London Imam jailed for life for raping seven girls over 11 years

⚠️ Content Warning: This article contains descriptions of sexual abuse and rape. Reader discretion is advised.

He told them he had supernatural powers. He used that lie to destroy their childhoods.

Abdul Halim Khan walked into those girls’ lives wearing a robe of religious authority. He left them with wounds that no court sentence can fully heal.

A judge handed the 54-year-old East London imam a life sentence this week — with a minimum term of 20 years — after a jury convicted him of nine counts of rape and multiple counts of sexual assault and child abuse. Seven victims. Eleven years. One man who weaponised faith to commit unspeakable harm.

Khan ran his operation with calculated precision. He positioned himself as a respected mosque healer, approaching Muslim families and convincing worried parents that their daughters carried “bad spirits” requiring his special “cure.” Once he gained their trust, he isolated the girls — in cars with tinted windows, private flats, anywhere he could control the environment. There, he raped and sexually abused them while performing the role of a supernatural Jinn. When he finished, he threatened them: speak out, and the cure reverses. Stay silent, or black magic destroys your family.

It worked. For over a decade, it worked.“I genuinely believed he had supernatural powers,” said Aria (not her real name) who was just 13 when Khan first targeted her.

He told her something terrible would happen to her family if she ever spoke. She stayed quiet for years.

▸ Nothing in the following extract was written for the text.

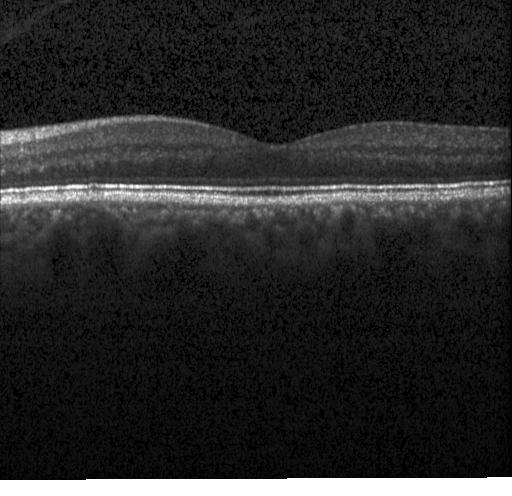 Retinal OCT cross-section; instrument: Heidelberg Spectralis; through the macula. Diagnosis: no CNV, DME, or drusen.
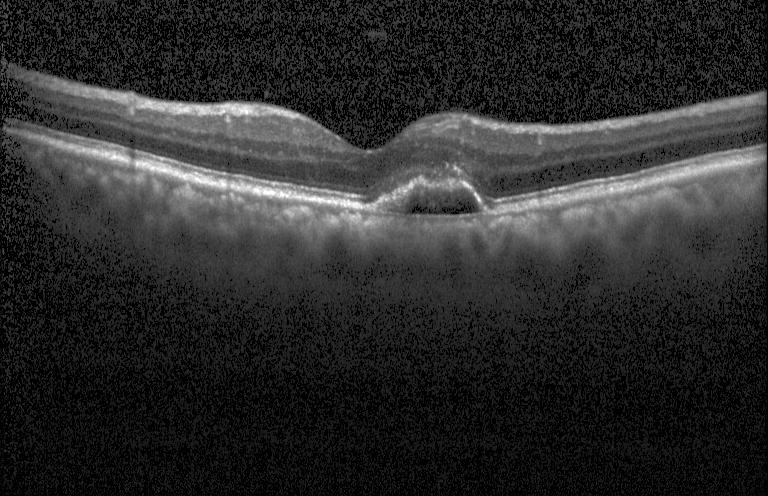 A choroidal neovascular membrane.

Another survivor, Farah, eventually found the courage to tell her parents as a teenager. They did not believe her. They blamed her instead. She left the family home.

“I feel lost,” Farah said. “I question who I am and where I belong.”

Khan’s youngest victim was 12 years old. A school therapist first heard her story in 2018 — but prosecutors did not charge Khan until 2023. Five years passed between a child finally speaking and the law responding.

Crown Prosecution specialist Melissa Garner described the case as unlike anything she had encountered in her career. Khan, she said, “threatened and brainwashed” his victims into believing he held supernatural authority over their lives.

Professor Aisha K Gill, a criminology expert who gave evidence in the case, explained the precise mechanism Khan exploited: religious authority, spiritual fear, and cultural pressure that taught these girls to keep family matters private and to carry shame that belonged entirely to their abuser.

Khan now sits in a prison cell. His victims carry the question Aria still asks herself — who would I have been if this never happened to me?

Farah has a message for every survivor still carrying that same weight in silence:

“Surviving does not make you weak. It reflects strength.”

She is right. And they deserved to be protected long before it came to that.